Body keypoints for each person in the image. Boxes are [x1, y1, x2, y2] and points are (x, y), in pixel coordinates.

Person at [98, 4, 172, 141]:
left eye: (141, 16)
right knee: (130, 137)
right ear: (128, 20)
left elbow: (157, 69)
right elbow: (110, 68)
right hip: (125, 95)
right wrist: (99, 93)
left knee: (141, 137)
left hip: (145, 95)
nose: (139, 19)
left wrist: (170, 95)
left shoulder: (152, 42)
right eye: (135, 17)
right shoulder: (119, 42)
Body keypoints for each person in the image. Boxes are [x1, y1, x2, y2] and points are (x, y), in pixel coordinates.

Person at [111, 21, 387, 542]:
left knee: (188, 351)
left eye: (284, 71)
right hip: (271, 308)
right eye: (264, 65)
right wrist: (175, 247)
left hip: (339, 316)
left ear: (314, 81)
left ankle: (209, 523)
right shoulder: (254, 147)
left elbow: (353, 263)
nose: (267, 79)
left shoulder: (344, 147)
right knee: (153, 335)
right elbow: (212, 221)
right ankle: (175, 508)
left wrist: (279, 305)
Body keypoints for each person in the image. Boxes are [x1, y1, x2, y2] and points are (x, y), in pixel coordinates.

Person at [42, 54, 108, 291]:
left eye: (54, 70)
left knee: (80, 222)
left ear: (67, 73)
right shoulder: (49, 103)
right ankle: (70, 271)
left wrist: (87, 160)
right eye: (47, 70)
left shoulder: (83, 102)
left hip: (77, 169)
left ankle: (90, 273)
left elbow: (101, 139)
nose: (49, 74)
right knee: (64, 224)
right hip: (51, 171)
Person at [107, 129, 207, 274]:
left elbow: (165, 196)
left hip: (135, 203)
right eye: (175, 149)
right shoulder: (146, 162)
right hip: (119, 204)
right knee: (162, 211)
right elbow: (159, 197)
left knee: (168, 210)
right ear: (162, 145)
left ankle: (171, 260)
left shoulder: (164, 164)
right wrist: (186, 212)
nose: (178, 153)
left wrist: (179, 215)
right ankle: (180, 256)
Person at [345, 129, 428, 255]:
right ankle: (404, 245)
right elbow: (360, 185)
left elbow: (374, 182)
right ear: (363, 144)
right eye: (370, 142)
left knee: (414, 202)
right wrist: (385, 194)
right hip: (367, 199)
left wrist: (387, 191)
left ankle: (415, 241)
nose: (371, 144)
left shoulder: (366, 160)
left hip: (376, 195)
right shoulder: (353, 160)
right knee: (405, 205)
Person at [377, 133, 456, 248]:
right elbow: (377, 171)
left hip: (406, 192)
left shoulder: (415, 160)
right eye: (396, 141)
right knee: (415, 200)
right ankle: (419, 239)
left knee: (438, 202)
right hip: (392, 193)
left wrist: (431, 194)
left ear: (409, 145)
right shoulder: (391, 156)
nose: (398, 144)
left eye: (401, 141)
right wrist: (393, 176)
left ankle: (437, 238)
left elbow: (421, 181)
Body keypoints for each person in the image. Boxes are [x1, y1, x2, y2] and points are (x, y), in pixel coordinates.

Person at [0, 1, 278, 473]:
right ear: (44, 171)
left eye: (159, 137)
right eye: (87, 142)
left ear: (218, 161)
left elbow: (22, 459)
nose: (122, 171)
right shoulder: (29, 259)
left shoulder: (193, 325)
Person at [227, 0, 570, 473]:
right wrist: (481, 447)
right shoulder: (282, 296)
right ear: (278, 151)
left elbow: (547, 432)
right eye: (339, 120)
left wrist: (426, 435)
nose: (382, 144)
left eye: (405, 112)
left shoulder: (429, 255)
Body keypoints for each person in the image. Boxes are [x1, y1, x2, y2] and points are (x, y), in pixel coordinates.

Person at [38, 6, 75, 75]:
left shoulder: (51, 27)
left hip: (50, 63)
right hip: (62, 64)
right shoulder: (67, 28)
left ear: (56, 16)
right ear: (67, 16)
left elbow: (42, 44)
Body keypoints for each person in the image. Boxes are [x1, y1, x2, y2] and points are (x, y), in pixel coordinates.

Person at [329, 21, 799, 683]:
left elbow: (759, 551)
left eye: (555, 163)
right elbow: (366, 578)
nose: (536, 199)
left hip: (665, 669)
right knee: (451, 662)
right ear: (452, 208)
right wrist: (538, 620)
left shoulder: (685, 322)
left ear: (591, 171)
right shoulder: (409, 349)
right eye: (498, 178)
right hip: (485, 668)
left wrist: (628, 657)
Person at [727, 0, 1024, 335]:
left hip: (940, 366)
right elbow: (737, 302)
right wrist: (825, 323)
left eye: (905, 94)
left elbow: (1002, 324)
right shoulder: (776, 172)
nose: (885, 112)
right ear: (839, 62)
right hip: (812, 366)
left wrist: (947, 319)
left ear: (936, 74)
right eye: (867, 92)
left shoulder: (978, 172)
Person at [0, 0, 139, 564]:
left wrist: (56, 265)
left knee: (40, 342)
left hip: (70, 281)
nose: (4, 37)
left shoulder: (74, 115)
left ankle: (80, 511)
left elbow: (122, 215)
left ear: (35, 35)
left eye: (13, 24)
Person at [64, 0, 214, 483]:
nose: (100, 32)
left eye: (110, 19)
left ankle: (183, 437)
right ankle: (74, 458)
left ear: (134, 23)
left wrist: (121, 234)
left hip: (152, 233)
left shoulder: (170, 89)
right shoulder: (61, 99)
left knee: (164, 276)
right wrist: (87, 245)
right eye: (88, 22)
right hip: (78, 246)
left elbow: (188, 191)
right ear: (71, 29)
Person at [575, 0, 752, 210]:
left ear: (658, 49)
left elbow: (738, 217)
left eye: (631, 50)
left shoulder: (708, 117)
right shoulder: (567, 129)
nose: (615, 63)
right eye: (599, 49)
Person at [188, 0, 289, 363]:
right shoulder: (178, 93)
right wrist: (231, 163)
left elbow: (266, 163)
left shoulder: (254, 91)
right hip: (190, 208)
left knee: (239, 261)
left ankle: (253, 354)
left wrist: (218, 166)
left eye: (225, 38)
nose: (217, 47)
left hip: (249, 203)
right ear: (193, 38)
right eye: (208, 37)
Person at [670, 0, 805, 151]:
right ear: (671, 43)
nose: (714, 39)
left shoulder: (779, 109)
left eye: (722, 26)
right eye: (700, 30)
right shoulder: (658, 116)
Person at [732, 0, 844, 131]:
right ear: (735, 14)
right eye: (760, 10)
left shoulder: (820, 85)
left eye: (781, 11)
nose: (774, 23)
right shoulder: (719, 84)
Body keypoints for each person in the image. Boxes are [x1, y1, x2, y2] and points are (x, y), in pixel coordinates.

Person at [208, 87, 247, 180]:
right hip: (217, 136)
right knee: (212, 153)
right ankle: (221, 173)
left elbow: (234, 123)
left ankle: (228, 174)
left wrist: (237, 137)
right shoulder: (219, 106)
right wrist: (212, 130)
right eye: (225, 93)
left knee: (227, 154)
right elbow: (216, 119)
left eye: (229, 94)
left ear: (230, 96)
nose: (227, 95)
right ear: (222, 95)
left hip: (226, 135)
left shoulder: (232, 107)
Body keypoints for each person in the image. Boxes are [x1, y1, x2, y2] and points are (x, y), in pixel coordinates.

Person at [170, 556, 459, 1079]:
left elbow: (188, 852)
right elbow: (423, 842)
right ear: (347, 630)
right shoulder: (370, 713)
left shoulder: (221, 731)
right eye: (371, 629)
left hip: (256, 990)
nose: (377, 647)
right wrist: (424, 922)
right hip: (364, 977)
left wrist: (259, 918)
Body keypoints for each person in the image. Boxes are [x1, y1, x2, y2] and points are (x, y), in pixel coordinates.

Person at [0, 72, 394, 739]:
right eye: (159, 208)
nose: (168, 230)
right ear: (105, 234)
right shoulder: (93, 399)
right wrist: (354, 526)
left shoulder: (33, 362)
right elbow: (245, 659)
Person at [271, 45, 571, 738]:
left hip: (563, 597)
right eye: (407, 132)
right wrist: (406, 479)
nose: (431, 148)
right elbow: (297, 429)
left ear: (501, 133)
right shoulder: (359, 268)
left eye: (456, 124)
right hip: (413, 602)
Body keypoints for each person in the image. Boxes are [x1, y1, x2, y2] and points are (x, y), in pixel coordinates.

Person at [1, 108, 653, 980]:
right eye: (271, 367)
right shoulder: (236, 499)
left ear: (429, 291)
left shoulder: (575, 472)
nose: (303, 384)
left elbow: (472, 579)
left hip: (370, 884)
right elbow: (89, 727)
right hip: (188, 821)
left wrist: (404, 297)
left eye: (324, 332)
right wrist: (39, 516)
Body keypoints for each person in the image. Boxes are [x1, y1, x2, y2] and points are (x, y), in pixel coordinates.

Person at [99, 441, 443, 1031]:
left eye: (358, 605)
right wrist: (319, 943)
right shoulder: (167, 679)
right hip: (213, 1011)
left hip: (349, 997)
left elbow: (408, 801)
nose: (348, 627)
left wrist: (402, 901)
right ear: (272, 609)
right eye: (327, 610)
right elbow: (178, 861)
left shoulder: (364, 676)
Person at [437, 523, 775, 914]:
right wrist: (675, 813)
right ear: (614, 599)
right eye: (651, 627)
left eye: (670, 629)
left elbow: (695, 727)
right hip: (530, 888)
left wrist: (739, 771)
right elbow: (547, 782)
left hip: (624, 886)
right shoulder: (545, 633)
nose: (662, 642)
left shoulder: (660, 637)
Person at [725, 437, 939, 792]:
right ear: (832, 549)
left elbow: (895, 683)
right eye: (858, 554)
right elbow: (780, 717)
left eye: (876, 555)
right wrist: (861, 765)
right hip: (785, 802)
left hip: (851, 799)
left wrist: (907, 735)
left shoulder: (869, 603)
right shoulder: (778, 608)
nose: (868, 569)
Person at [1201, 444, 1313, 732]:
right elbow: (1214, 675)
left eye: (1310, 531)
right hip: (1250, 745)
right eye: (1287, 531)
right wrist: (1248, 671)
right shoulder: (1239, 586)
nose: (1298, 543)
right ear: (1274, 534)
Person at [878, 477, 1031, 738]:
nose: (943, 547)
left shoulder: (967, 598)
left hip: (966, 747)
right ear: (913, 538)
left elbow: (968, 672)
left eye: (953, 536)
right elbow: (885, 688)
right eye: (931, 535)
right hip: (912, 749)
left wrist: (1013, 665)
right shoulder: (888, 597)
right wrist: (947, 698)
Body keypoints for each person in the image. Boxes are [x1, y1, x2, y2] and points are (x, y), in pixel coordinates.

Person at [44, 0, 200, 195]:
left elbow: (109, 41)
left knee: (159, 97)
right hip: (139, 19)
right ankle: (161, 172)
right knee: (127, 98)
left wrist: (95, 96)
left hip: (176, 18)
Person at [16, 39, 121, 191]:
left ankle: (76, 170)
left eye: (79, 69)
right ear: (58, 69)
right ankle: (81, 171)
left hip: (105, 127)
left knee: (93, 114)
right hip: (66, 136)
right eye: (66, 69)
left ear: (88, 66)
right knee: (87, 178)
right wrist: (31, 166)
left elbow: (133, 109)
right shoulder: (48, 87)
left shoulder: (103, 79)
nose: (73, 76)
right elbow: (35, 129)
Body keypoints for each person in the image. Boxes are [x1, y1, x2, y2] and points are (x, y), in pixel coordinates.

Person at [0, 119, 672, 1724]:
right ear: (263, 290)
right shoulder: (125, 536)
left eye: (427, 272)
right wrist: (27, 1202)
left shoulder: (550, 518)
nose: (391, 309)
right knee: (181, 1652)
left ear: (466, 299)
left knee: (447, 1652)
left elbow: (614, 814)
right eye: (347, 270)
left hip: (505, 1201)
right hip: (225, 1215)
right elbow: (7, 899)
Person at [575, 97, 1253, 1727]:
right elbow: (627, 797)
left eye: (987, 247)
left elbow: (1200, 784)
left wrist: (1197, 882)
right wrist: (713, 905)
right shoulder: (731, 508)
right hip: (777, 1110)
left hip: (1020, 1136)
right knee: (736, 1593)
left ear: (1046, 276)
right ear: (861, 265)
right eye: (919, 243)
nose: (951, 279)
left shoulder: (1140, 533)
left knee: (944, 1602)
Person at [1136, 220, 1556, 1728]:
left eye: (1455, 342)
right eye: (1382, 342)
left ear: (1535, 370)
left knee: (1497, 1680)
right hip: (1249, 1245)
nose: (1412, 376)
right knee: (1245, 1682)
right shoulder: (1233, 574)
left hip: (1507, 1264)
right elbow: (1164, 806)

══════════════════════════════

PROBLEM TO WORK ON:
Within the listing above, the range opens at the line with "left elbow: (101, 139)" and closes at the line with "left ear: (409, 145)". Reproduce exactly the lines of that range, including both ends.

PROBLEM SOLUTION:
left elbow: (101, 139)
nose: (49, 74)
right knee: (64, 224)
right hip: (51, 171)
Person at [107, 129, 207, 274]:
left elbow: (165, 196)
left hip: (135, 203)
right eye: (175, 149)
right shoulder: (146, 162)
right hip: (119, 204)
right knee: (162, 211)
right elbow: (159, 197)
left knee: (168, 210)
right ear: (162, 145)
left ankle: (171, 260)
left shoulder: (164, 164)
right wrist: (186, 212)
nose: (178, 153)
left wrist: (179, 215)
right ankle: (180, 256)
Person at [345, 129, 428, 255]:
right ankle: (404, 245)
right elbow: (360, 185)
left elbow: (374, 182)
right ear: (363, 144)
right eye: (370, 142)
left knee: (414, 202)
right wrist: (385, 194)
right hip: (367, 199)
left wrist: (387, 191)
left ankle: (415, 241)
nose: (371, 144)
left shoulder: (366, 160)
left hip: (376, 195)
right shoulder: (353, 160)
right knee: (405, 205)
Person at [377, 133, 456, 248]:
right elbow: (377, 171)
left hip: (406, 192)
left shoulder: (415, 160)
right eye: (396, 141)
right knee: (415, 200)
right ankle: (419, 239)
left knee: (438, 202)
right hip: (392, 193)
left wrist: (431, 194)
left ear: (409, 145)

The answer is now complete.